Masaru déglutit. Cette fille pensait donc qu’il était un premier de la classe ! il s’éloigna à nouveau d’elle, quand il remarqua Kyoko derrière la fille. Celle-ci avait un regard noir pointé sur elle.
-Dis donc toi, qu’est-ce que tu fais ?
Erina se retourna et lança un regard chargé d’électricité à Kyoko.
-J’offre mes chocolats de Saint Valentin, ça ne se voit pas ?
-Tu gènes surtout Masaru-kun dans son travail. Alors dégage !
-C’est toi qui oses me dire ça ? Quand tu auras une coupe de cheveux digne de ce nom, on en reparlera. Maintenant, retourne à ton travail de ménagère sous-payée.
Tohma s’étonna d’une telle arrogance. En Autriche, il avait déjà pu côtoyer des personnes pensant être le nombril du monde, mais jamais il n’avait croisé une fille aussi mégalomane. Cependant, il eut à peine le temps d’y penser que Kyoko avait déjà donné une gifle à la jeune fille.
-Mes cheveux n’ont pas besoin d’une retouche ! Et je ne suis pas ménagère, je suis une employée importante !
-Toi ? dit-elle avant de décocher un rire prétentieux. Comme si une fille aussi pauvre que toi pouvait décrocher autre chose qu’un travail de ménagère.Tu n’as pas de parents pour te soutenir ou te pistonner après tout, et c’est vrai que ton frère ne gagne que le revenu minimum…
Une autre gifle vola sur sa joue. Kyoko n’aimait pas les langues de vipères, surtout quand il s’agissait de sa famille. La réaction ne se fit pas attendre. Erina essaya de gifler à son tour la jeune fille, mais Kyoko était plus rapide et lui attrapa le poignet avant qu’elle ne puisse la toucher. Erina vit rouge et tenta de lui donner un coup de pied dans les jambes, mais Kyoko la vit venir en sauta en arrière. Erina perdit l’équilibre et se retrouva alors par terre.
-Tsukiyo, tu es vraiment une garce !
-Ce n’est pas moi qui me prends pour la reine ici ! Masaru-kun !
Il hocha la tête et se dirigea vers elle. Erina se leva alors à une vitesse impressionnante et lui attrapa le bras.
-Tu n’as pas le droit de faire ça ! Je t’ai offert du chocolat ! Tu dois accepter !
-Non mais pour qui tu te prends là ?! fit Kyoko. Il n’est absolument pas obligé d’accepter !
-De toute façon, je peux plus accepter d’autres chocolats, fit Masaru.

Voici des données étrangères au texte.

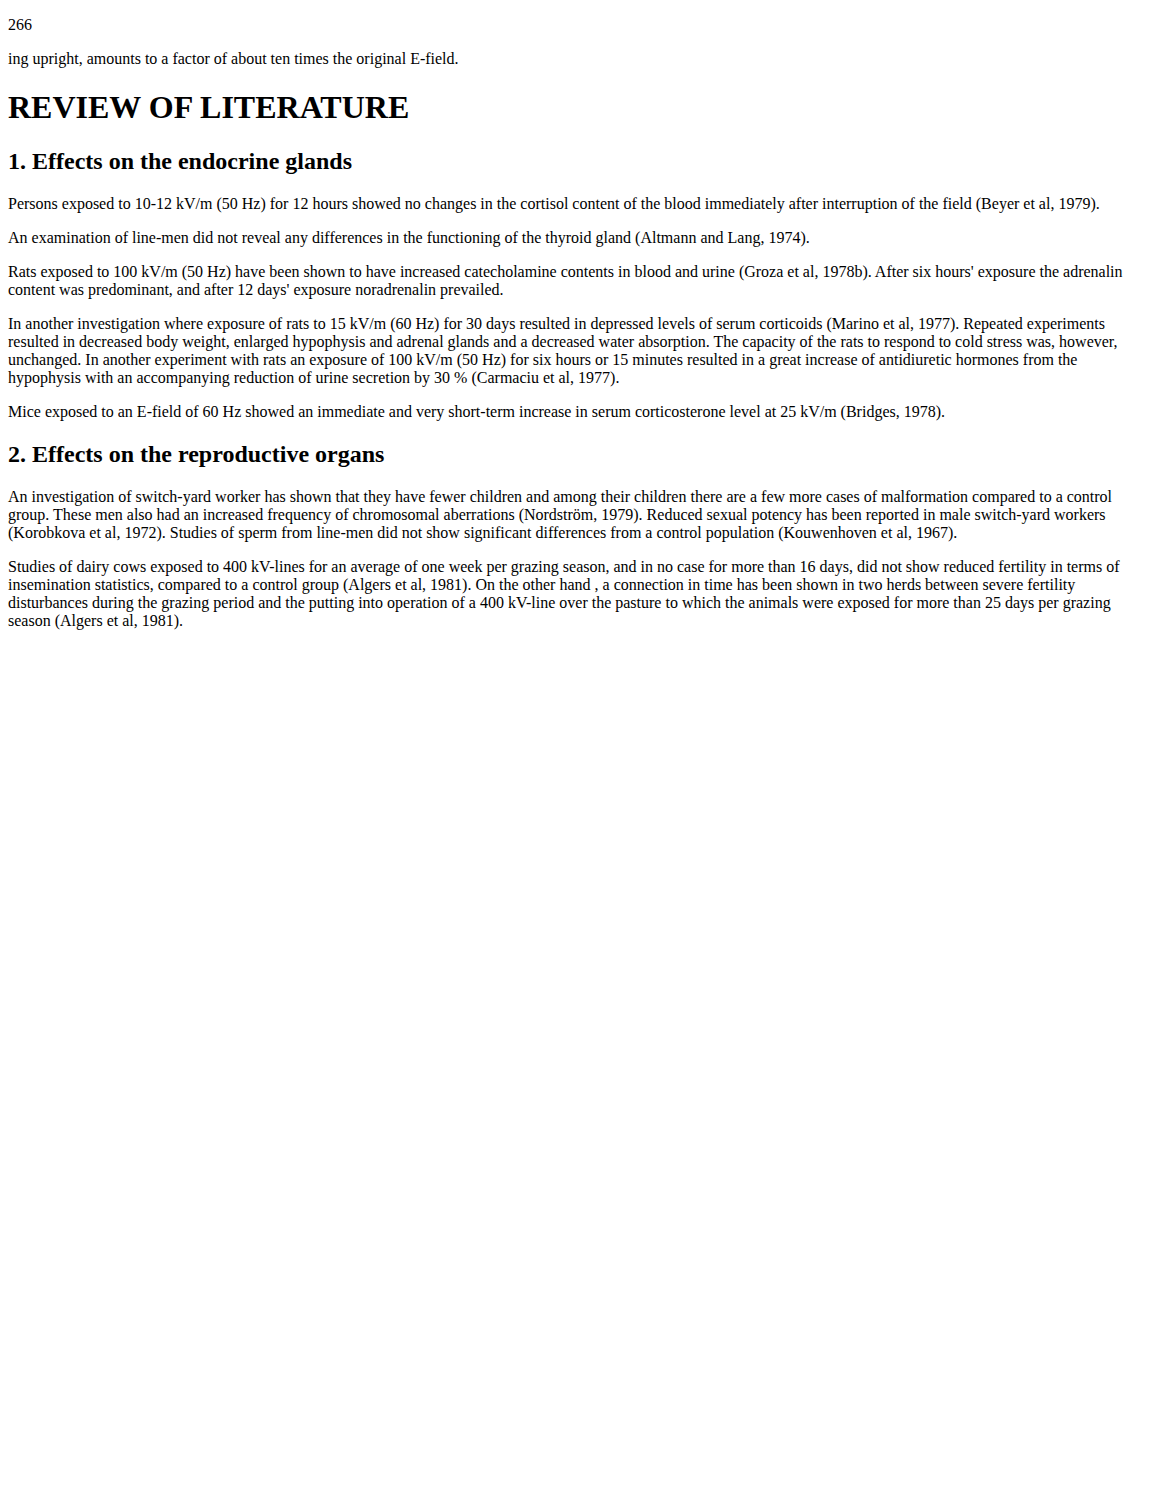266
ing upright, amounts to a factor of about ten times the original E-field.
REVIEW OF LITERATURE
1. Effects on the endocrine glands
Persons exposed to 10-12 kV/m (50 Hz) for 12 hours showed no changes in the cortisol content of the blood immediately after interruption of the field (Beyer et al, 1979).
An examination of line-men did not reveal any differences in the functioning of the thyroid gland (Altmann and Lang, 1974).
Rats exposed to 100 kV/m (50 Hz) have been shown to have increased catecholamine contents in blood and urine (Groza et al, 1978b). After six hours' exposure the adrenalin content was predominant, and after 12 days' exposure noradrenalin prevailed.
In another investigation where exposure of rats to 15 kV/m (60 Hz) for 30 days resulted in depressed levels of serum corticoids (Marino et al, 1977). Repeated experiments resulted in decreased body weight, enlarged hypophysis and adrenal glands and a decreased water absorption. The capacity of the rats to respond to cold stress was, however, unchanged. In another experiment with rats an exposure of 100 kV/m (50 Hz) for six hours or 15 minutes resulted in a great increase of antidiuretic hormones from the hypophysis with an accompanying reduction of urine secretion by 30 % (Carmaciu et al, 1977).
Mice exposed to an E-field of 60 Hz showed an immediate and very short-term increase in serum corticosterone level at 25 kV/m (Bridges, 1978).
2. Effects on the reproductive organs
An investigation of switch-yard worker has shown that they have fewer children and among their children there are a few more cases of malformation compared to a control group. These men also had an increased frequency of chromosomal aberrations (Nordström, 1979). Reduced sexual potency has been reported in male switch-yard workers (Korobkova et al, 1972). Studies of sperm from line-men did not show significant differences from a control population (Kouwenhoven et al, 1967).
Studies of dairy cows exposed to 400 kV-lines for an average of one week per grazing season, and in no case for more than 16 days, did not show reduced fertility in terms of insemination statistics, compared to a control group (Algers et al, 1981). On the other hand , a connection in time has been shown in two herds between severe fertility disturbances during the grazing period and the putting into operation of a 400 kV-line over the pasture to which the animals were exposed for more than 25 days per grazing season (Algers et al, 1981).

Tout le monde se tourna vers Masaru avec un air interrogatif. Il se tourna vers Kyoko et montra le sac qu’elle lui avait offert. D’abord perplexe, elle pensa qu’il ne l’avait pas encore ouvert.
-Ce ne sont que des gâteaux Masaru-kun…
-Mais non, y’avait aussi des chocolats dedans.
Il ouvrit alors le sac et montra un chocolat en forme de cœur. Kyoko reconnut alors la confiserie.